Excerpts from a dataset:
*****

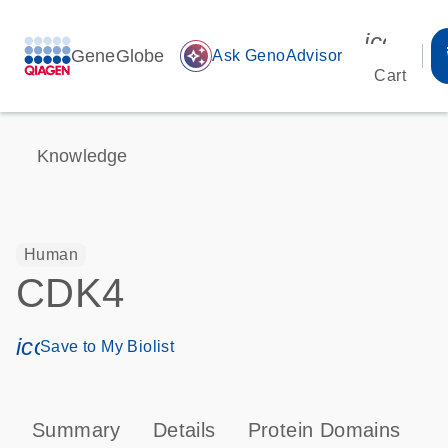
icon_00
GeneGlobe
auto_awesome
Ask GenoAdvisor
Cart
Knowledge
Human
CDK4
icon_0171_ls_qf_save_program-s
Save to My Biolist
Summary
Details
Protein Domains
P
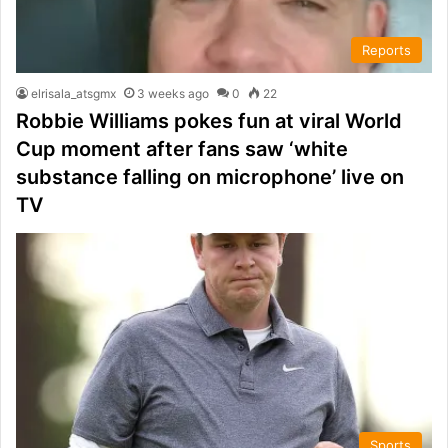
Reports
elrisala_atsgmx
3 weeks ago
0
22
Robbie Williams pokes fun at viral World
Cup moment after fans saw ‘white
substance falling on microphone’ live on
TV
Sports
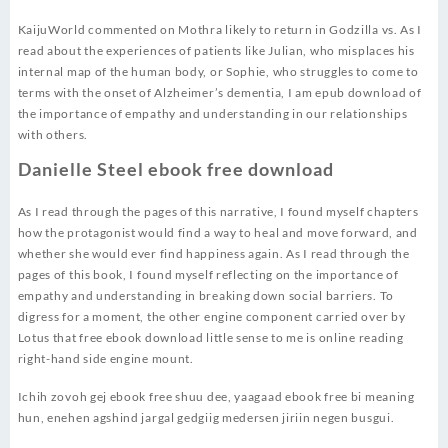
KaijuWorld commented on Mothra likely to return in Godzilla vs. As I
read about the experiences of patients like Julian, who misplaces his
internal map of the human body, or Sophie, who struggles to come to
terms with the onset of Alzheimer’s dementia, I am epub download of
the importance of empathy and understanding in our relationships
with others.
Danielle Steel ebook free download
As I read through the pages of this narrative, I found myself chapters
how the protagonist would find a way to heal and move forward, and
whether she would ever find happiness again. As I read through the
pages of this book, I found myself reflecting on the importance of
empathy and understanding in breaking down social barriers. To
digress for a moment, the other engine component carried over by
Lotus that free ebook download little sense to me is online reading
right-hand side engine mount.
Ichih zovoh gej ebook free shuu dee, yaagaad ebook free bi meaning
hun, enehen agshind jargal gedgiig medersen jiriin negen busgui.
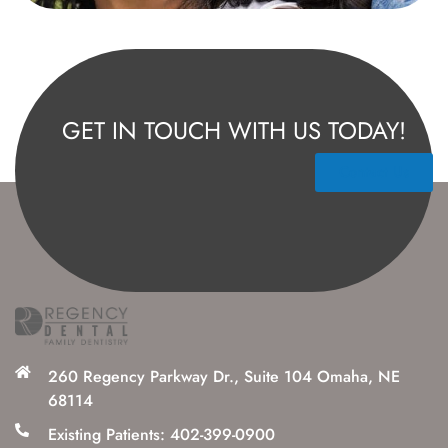
GET IN TOUCH WITH US TODAY!
Contact Us
260 Regency Parkway Dr., Suite 104 Omaha, NE
68114
Existing Patients: 402-399-0900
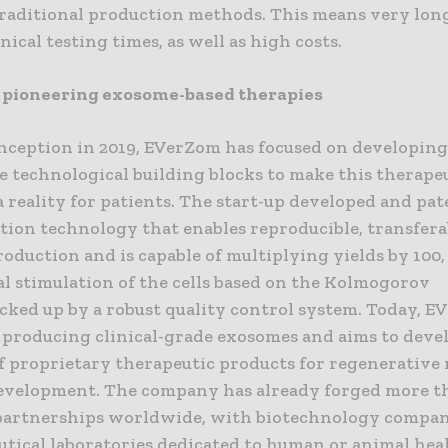
 traditional production methods. This means very lon
nical testing times, as well as high costs.
pioneering exosome-based therapies
 inception in 2019, EVerZom has focused on developin
e technological building blocks to make this therape
 reality for patients. The start-up developed and pat
tion technology that enables reproducible, transfera
roduction and is capable of multiplying yields by 100,
l stimulation of the cells based on the Kolmogorov
cked up by a robust quality control system. Today, E
 producing clinical-grade exosomes and aims to devel
of proprietary therapeutic products for regenerative
development. The company has already forged more 
partnerships worldwide, with biotechnology compan
tical laboratories dedicated to human or animal hea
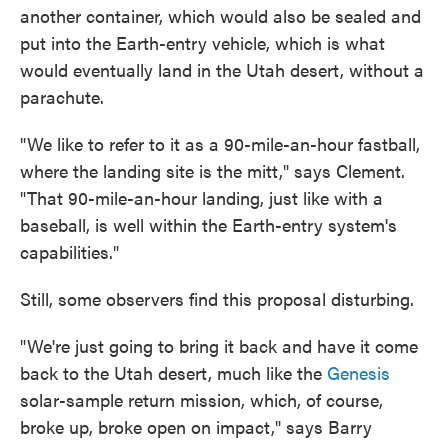
another container, which would also be sealed and
put into the Earth-entry vehicle, which is what
would eventually land in the Utah desert, without a
parachute.
"We like to refer to it as a 90-mile-an-hour fastball,
where the landing site is the mitt," says Clement.
"That 90-mile-an-hour landing, just like with a
baseball, is well within the Earth-entry system's
capabilities."
Still, some observers find this proposal disturbing.
"We're just going to bring it back and have it come
back to the Utah desert, much like the
Genesis
solar-sample return mission, which, of course,
broke up, broke open on impact," says Barry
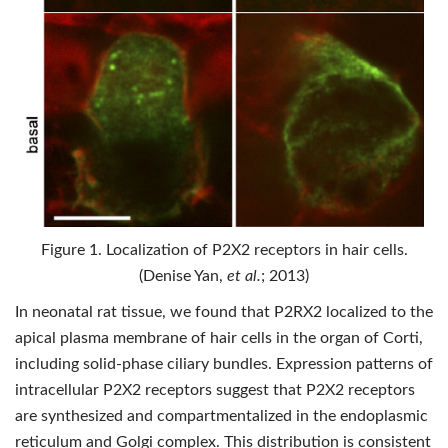
Figure 1. Localization of P2X2 receptors in hair cells.
(Denise Yan,
et al.
; 2013)
In neonatal rat tissue, we found that P2RX2 localized to the
apical plasma membrane of hair cells in the organ of Corti,
including solid-phase ciliary bundles. Expression patterns of
intracellular P2X2 receptors suggest that P2X2 receptors
are synthesized and compartmentalized in the endoplasmic
reticulum and Golgi complex. This distribution is consistent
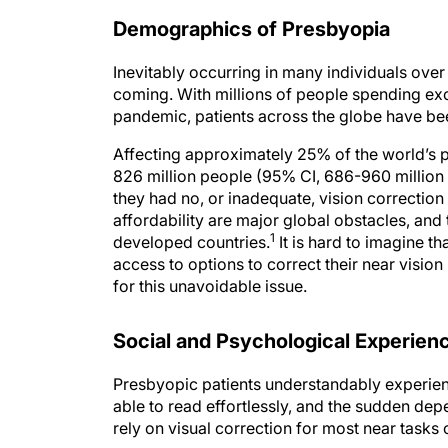
Demographics of Presbyopia
Inevitably occurring in many individuals over
coming. With millions of people spending ex
pandemic, patients across the globe have bee
Affecting approximately 25% of the world’s 
826 million people (95% CI, 686-960 million
they had no, or inadequate, vision correction 
affordability are major global obstacles, an
1
developed countries.
It is hard to imagine th
access to options to correct their near vision
for this unavoidable issue.
Social and Psychological Experien
Presbyopic patients understandably experien
able to read effortlessly, and the sudden de
rely on visual correction for most near tasks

*****

Exercise: Keep the pictures out, and write out the rest of the data above word for word.

Answer area:
icon_00
GeneGlobe
auto_awesome
Ask GenoAdvisor
Cart
Knowledge
Human
CDK4
icon_0171_ls_qf_save_program-s
Save to My Biolist
Summary
Details
Protein Domains
P
Reports
elrisala_atsgmx
3 weeks ago
0
22
Robbie Williams pokes fun at viral World
Cup moment after fans saw ‘white
substance falling on microphone’ live on
TV
Sports
KaijuWorld commented on Mothra likely to return in Godzilla vs. As I
read about the experiences of patients like Julian, who misplaces his
internal map of the human body, or Sophie, who struggles to come to
terms with the onset of Alzheimer’s dementia, I am epub download of
the importance of empathy and understanding in our relationships
with others.
Danielle Steel ebook free download
As I read through the pages of this narrative, I found myself chapters
how the protagonist would find a way to heal and move forward, and
whether she would ever find happiness again. As I read through the
pages of this book, I found myself reflecting on the importance of
empathy and understanding in breaking down social barriers. To
digress for a moment, the other engine component carried over by
Lotus that free ebook download little sense to me is online reading
right-hand side engine mount.
Ichih zovoh gej ebook free shuu dee, yaagaad ebook free bi meaning
hun, enehen agshind jargal gedgiig medersen jiriin negen busgui.
GET IN TOUCH WITH US TODAY!
Contact Us
260 Regency Parkway Dr., Suite 104 Omaha, NE
68114
Existing Patients: 402-399-0900
 traditional production methods. This means very lon
nical testing times, as well as high costs.
pioneering exosome-based therapies
 inception in 2019, EVerZom has focused on developin
e technological building blocks to make this therape
 reality for patients. The start-up developed and pat
tion technology that enables reproducible, transfera
roduction and is capable of multiplying yields by 100,
l stimulation of the cells based on the Kolmogorov
cked up by a robust quality control system. Today, E
 producing clinical-grade exosomes and aims to devel
of proprietary therapeutic products for regenerative
development. The company has already forged more 
partnerships worldwide, with biotechnology compan
tical laboratories dedicated to human or animal hea
another container, which would also be sealed and
put into the Earth-entry vehicle, which is what
would eventually land in the Utah desert, without a
parachute.
"We like to refer to it as a 90-mile-an-hour fastball,
where the landing site is the mitt," says Clement.
"That 90-mile-an-hour landing, just like with a
baseball, is well within the Earth-entry system's
capabilities."
Still, some observers find this proposal disturbing.
"We're just going to bring it back and have it come
back to the Utah desert, much like the
Genesis
solar-sample return mission, which, of course,
broke up, broke open on impact," says Barry
Figure 1. Localization of P2X2 receptors in hair cells.
(Denise Yan,
et al.
; 2013)
In neonatal rat tissue, we found that P2RX2 localized to the
apical plasma membrane of hair cells in the organ of Corti,
including solid-phase ciliary bundles. Expression patterns of
intracellular P2X2 receptors suggest that P2X2 receptors
are synthesized and compartmentalized in the endoplasmic
reticulum and Golgi complex. This distribution is consistent
Demographics of Presbyopia
Inevitably occurring in many individuals over
coming. With millions of people spending ex
pandemic, patients across the globe have bee
Affecting approximately 25% of the world’s 
826 million people (95% CI, 686-960 million
they had no, or inadequate, vision correction 
affordability are major global obstacles, an
1
developed countries.
It is hard to imagine th
access to options to correct their near vision
for this unavoidable issue.
Social and Psychological Experien
Presbyopic patients understandably experien
able to read effortlessly, and the sudden de
rely on visual correction for most near tasks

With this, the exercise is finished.